SUPPLIED DATA START

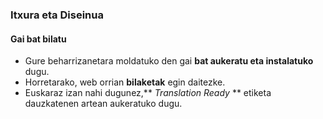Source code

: ### Itxura eta Diseinua
#### Gai bat bilatu

- Gure beharrizanetara moldatuko den gai **bat aukeratu eta instalatuko** dugu.
- Horretarako, web orrian **bilaketak** egin daitezke.
- Euskaraz izan nahi dugunez,** *Translation Ready* ** etiketa dauzkatenen artean aukeratuko dugu.
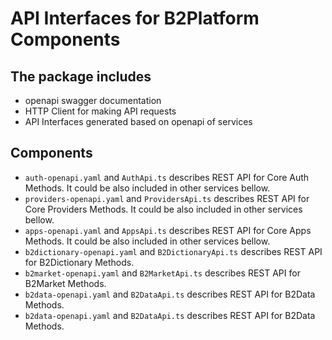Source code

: # API Interfaces for B2Platform Components

## The package includes
- openapi swagger documentation
- HTTP Client for making API requests
- API Interfaces generated based on openapi of services

## Components
- `auth-openapi.yaml` and `AuthApi.ts` describes REST API for Core Auth Methods. It could be also included in other services bellow.
- `providers-openapi.yaml` and `ProvidersApi.ts` describes REST API for Core Providers Methods. It could be also included in other services bellow.
- `apps-openapi.yaml` and `AppsApi.ts` describes REST API for Core Apps Methods. It could be also included in other services bellow.
- `b2dictionary-openapi.yaml` and `B2DictionaryApi.ts` describes REST API for B2Dictionary Methods.
- `b2market-openapi.yaml` and `B2MarketApi.ts` describes REST API for B2Market Methods.
- `b2data-openapi.yaml` and `B2DataApi.ts` describes REST API for B2Data Methods.
- `b2data-openapi.yaml` and `B2DataApi.ts` describes REST API for B2Data Methods.
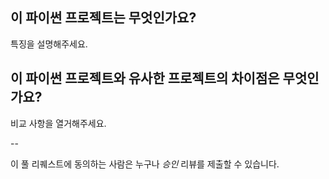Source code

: ## 이 파이썬 프로젝트는 무엇인가요?

특징을 설명해주세요.

## 이 파이썬 프로젝트와 유사한 프로젝트의 차이점은 무엇인가요?

비교 사항을 열거해주세요.

--

이 풀 리퀘스트에 동의하는 사람은 누구나 *승인* 리뷰를 제출할 수 있습니다.
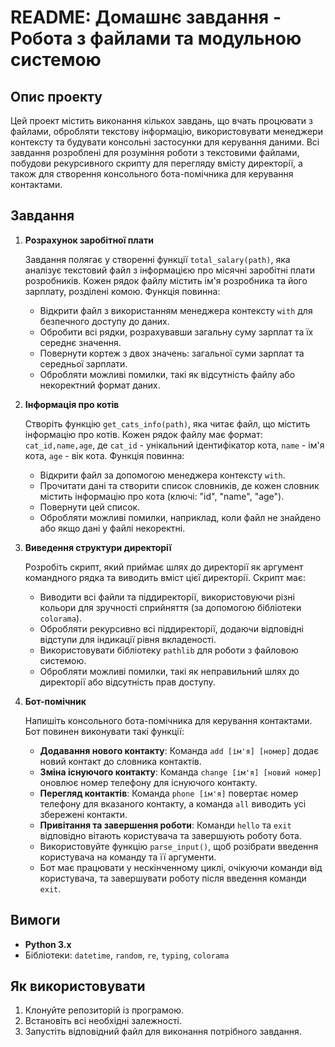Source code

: # README: Домашнє завдання - Робота з файлами та модульною системою

## Опис проекту

Цей проект містить виконання кількох завдань, що вчать процювати з файлами, обробляти текстову інформацію, використовувати менеджери контексту та будувати консольні застосунки для керування даними. Всі завдання розроблені для розуміння роботи з текстовими файлами, побудови рекурсивного скрипту для перегляду вмісту директорії, а також для створення консольного бота-помічника для керування контактами.

## Завдання

1. **Розрахунок заробітної плати**
   
   Завдання полягає у створенні функції `total_salary(path)`, яка аналізує текстовий файл з інформацією про місячні заробітні плати розробників. Кожен рядок файлу містить ім'я розробника та його зарплату, розділені комою. Функція повинна:
   - Відкрити файл з використанням менеджера контексту `with` для безпечного доступу до даних.
   - Обробити всі рядки, розрахувавши загальну суму зарплат та їх середнє значення.
   - Повернути кортеж з двох значень: загальної суми зарплат та середньої зарплати.
   - Обробляти можливі помилки, такі як відсутність файлу або некоректний формат даних.

2. **Інформація про котів**

   Створіть функцію `get_cats_info(path)`, яка читає файл, що містить інформацію про котів. Кожен рядок файлу має формат: `cat_id,name,age`, де `cat_id` - унікальний ідентифікатор кота, `name` - ім'я кота, `age` - вік кота. Функція повинна:
   - Відкрити файл за допомогою менеджера контексту `with`.
   - Прочитати дані та створити список словників, де кожен словник містить інформацію про кота (ключі: "id", "name", "age").
   - Повернути цей список.
   - Обробляти можливі помилки, наприклад, коли файл не знайдено або якщо дані у файлі некоректні.

3. **Виведення структури директорії**

   Розробіть скрипт, який приймає шлях до директорії як аргумент командного рядка та виводить вміст цієї директорії. Скрипт має:
   - Виводити всі файли та піддиректорії, використовуючи різні кольори для зручності сприйняття (за допомогою бібліотеки `colorama`).
   - Обробляти рекурсивно всі піддиректорії, додаючи відповідні відступи для індикації рівня вкладеності.
   - Використовувати бібліотеку `pathlib` для роботи з файловою системою.
   - Обробляти можливі помилки, такі як неправильний шлях до директорії або відсутність прав доступу.

4. **Бот-помічник**

   Напишіть консольного бота-помічника для керування контактами. Бот повинен виконувати такі функції:
   - **Додавання нового контакту**: Команда `add [ім'я] [номер]` додає новий контакт до словника контактів.
   - **Зміна існуючого контакту**: Команда `change [ім'я] [новий номер]` оновлює номер телефону для існуючого контакту.
   - **Перегляд контактів**: Команда `phone [ім'я]` повертає номер телефону для вказаного контакту, а команда `all` виводить усі збережені контакти.
   - **Привітання та завершення роботи**: Команди `hello` та `exit` відповідно вітають користувача та завершують роботу бота.
   - Використовуйте функцію `parse_input()`, щоб розібрати введення користувача на команду та її аргументи.
   - Бот має працювати у нескінченному циклі, очікуючи команди від користувача, та завершувати роботу після введення команди `exit`.

## Вимоги

- **Python 3.x**
- Бібліотеки: `datetime`, `random`, `re`, `typing`, `colorama`

## Як використовувати

1. Клонуйте репозиторій із програмою.
2. Встановіть всі необхідні залежності.
3. Запустіть відповідний файл для виконання потрібного завдання.
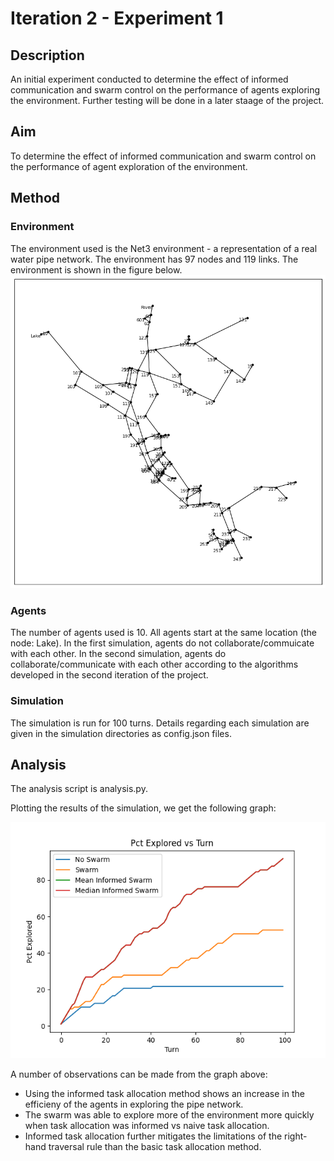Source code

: # Iteration 2 - Experiment 1

## Description
An initial experiment conducted to determine the effect of informed communication and swarm control on the performance of agents exploring the environment. Further testing will be done
in a later staage of the project.

## Aim
To determine the effect of informed communication and swarm control on the performance of agent exploration of the environment.

## Method
### Environment
The environment used is the Net3 environment - a representation of a real water pipe network. The environment has 97 nodes and 119 links. The environment is shown in the figure below.
![Net3 Environment](network.png)
### Agents
The number of agents used is 10. All agents start at the same location (the node: Lake). In the first simulation, agents do not collaborate/commuicate with each other. In the second simulation, agents do collaborate/communicate with each other according to the algorithms developed in the second iteration of the project.
### Simulation
The simulation is run for 100 turns. Details regarding each simulation are given in the simulation directories as config.json files.

## Analysis

The analysis script is analysis.py.

Plotting the results of the simulation, we get the following graph:

![Graph of results](analysis.png)

A number of observations can be made from the graph above:
* Using the informed task allocation method shows an increase in the efficieny of the agents in exploring the pipe network.
* The swarm was able to explore more of the environment more quickly when task allocation was informed vs naive task allocation.
* Informed task allocation further mitigates the limitations of the right-hand traversal rule than the basic task allocation method.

SUPPLIED DATA END

- [REQUIREMENT]: Can you reproduce all of the material above word for word, leaving the pictures out of your answer?

- [RESPONSE TO THE EXERCISE]:
Source code

: ### Itxura eta Diseinua
#### Gai bat bilatu

- Gure beharrizanetara moldatuko den gai **bat aukeratu eta instalatuko** dugu.
- Horretarako, web orrian **bilaketak** egin daitezke.
- Euskaraz izan nahi dugunez,** *Translation Ready* ** etiketa dauzkatenen artean aukeratuko dugu.
Source code

: # API Interfaces for B2Platform Components

## The package includes
- openapi swagger documentation
- HTTP Client for making API requests
- API Interfaces generated based on openapi of services

## Components
- `auth-openapi.yaml` and `AuthApi.ts` describes REST API for Core Auth Methods. It could be also included in other services bellow.
- `providers-openapi.yaml` and `ProvidersApi.ts` describes REST API for Core Providers Methods. It could be also included in other services bellow.
- `apps-openapi.yaml` and `AppsApi.ts` describes REST API for Core Apps Methods. It could be also included in other services bellow.
- `b2dictionary-openapi.yaml` and `B2DictionaryApi.ts` describes REST API for B2Dictionary Methods.
- `b2market-openapi.yaml` and `B2MarketApi.ts` describes REST API for B2Market Methods.
- `b2data-openapi.yaml` and `B2DataApi.ts` describes REST API for B2Data Methods.
- `b2data-openapi.yaml` and `B2DataApi.ts` describes REST API for B2Data Methods.
Source code

: ## 이 파이썬 프로젝트는 무엇인가요?

특징을 설명해주세요.

## 이 파이썬 프로젝트와 유사한 프로젝트의 차이점은 무엇인가요?

비교 사항을 열거해주세요.

--

이 풀 리퀘스트에 동의하는 사람은 누구나 *승인* 리뷰를 제출할 수 있습니다.
Source code

: # README: Домашнє завдання - Робота з файлами та модульною системою

## Опис проекту

Цей проект містить виконання кількох завдань, що вчать процювати з файлами, обробляти текстову інформацію, використовувати менеджери контексту та будувати консольні застосунки для керування даними. Всі завдання розроблені для розуміння роботи з текстовими файлами, побудови рекурсивного скрипту для перегляду вмісту директорії, а також для створення консольного бота-помічника для керування контактами.

## Завдання

1. **Розрахунок заробітної плати**
   
   Завдання полягає у створенні функції `total_salary(path)`, яка аналізує текстовий файл з інформацією про місячні заробітні плати розробників. Кожен рядок файлу містить ім'я розробника та його зарплату, розділені комою. Функція повинна:
   - Відкрити файл з використанням менеджера контексту `with` для безпечного доступу до даних.
   - Обробити всі рядки, розрахувавши загальну суму зарплат та їх середнє значення.
   - Повернути кортеж з двох значень: загальної суми зарплат та середньої зарплати.
   - Обробляти можливі помилки, такі як відсутність файлу або некоректний формат даних.

2. **Інформація про котів**

   Створіть функцію `get_cats_info(path)`, яка читає файл, що містить інформацію про котів. Кожен рядок файлу має формат: `cat_id,name,age`, де `cat_id` - унікальний ідентифікатор кота, `name` - ім'я кота, `age` - вік кота. Функція повинна:
   - Відкрити файл за допомогою менеджера контексту `with`.
   - Прочитати дані та створити список словників, де кожен словник містить інформацію про кота (ключі: "id", "name", "age").
   - Повернути цей список.
   - Обробляти можливі помилки, наприклад, коли файл не знайдено або якщо дані у файлі некоректні.

3. **Виведення структури директорії**

   Розробіть скрипт, який приймає шлях до директорії як аргумент командного рядка та виводить вміст цієї директорії. Скрипт має:
   - Виводити всі файли та піддиректорії, використовуючи різні кольори для зручності сприйняття (за допомогою бібліотеки `colorama`).
   - Обробляти рекурсивно всі піддиректорії, додаючи відповідні відступи для індикації рівня вкладеності.
   - Використовувати бібліотеку `pathlib` для роботи з файловою системою.
   - Обробляти можливі помилки, такі як неправильний шлях до директорії або відсутність прав доступу.

4. **Бот-помічник**

   Напишіть консольного бота-помічника для керування контактами. Бот повинен виконувати такі функції:
   - **Додавання нового контакту**: Команда `add [ім'я] [номер]` додає новий контакт до словника контактів.
   - **Зміна існуючого контакту**: Команда `change [ім'я] [новий номер]` оновлює номер телефону для існуючого контакту.
   - **Перегляд контактів**: Команда `phone [ім'я]` повертає номер телефону для вказаного контакту, а команда `all` виводить усі збережені контакти.
   - **Привітання та завершення роботи**: Команди `hello` та `exit` відповідно вітають користувача та завершують роботу бота.
   - Використовуйте функцію `parse_input()`, щоб розібрати введення користувача на команду та її аргументи.
   - Бот має працювати у нескінченному циклі, очікуючи команди від користувача, та завершувати роботу після введення команди `exit`.

## Вимоги

- **Python 3.x**
- Бібліотеки: `datetime`, `random`, `re`, `typing`, `colorama`

## Як використовувати

1. Клонуйте репозиторій із програмою.
2. Встановіть всі необхідні залежності.
3. Запустіть відповідний файл для виконання потрібного завдання.
Source code

: # Iteration 2 - Experiment 1

## Description
An initial experiment conducted to determine the effect of informed communication and swarm control on the performance of agents exploring the environment. Further testing will be done
in a later staage of the project.

## Aim
To determine the effect of informed communication and swarm control on the performance of agent exploration of the environment.

## Method
### Environment
The environment used is the Net3 environment - a representation of a real water pipe network. The environment has 97 nodes and 119 links. The environment is shown in the figure below.
![Net3 Environment](network.png)
### Agents
The number of agents used is 10. All agents start at the same location (the node: Lake). In the first simulation, agents do not collaborate/commuicate with each other. In the second simulation, agents do collaborate/communicate with each other according to the algorithms developed in the second iteration of the project.
### Simulation
The simulation is run for 100 turns. Details regarding each simulation are given in the simulation directories as config.json files.

## Analysis

The analysis script is analysis.py.

Plotting the results of the simulation, we get the following graph:

![Graph of results](analysis.png)

A number of observations can be made from the graph above:
* Using the informed task allocation method shows an increase in the efficieny of the agents in exploring the pipe network.
* The swarm was able to explore more of the environment more quickly when task allocation was informed vs naive task allocation.
* Informed task allocation further mitigates the limitations of the right-hand traversal rule than the basic task allocation method.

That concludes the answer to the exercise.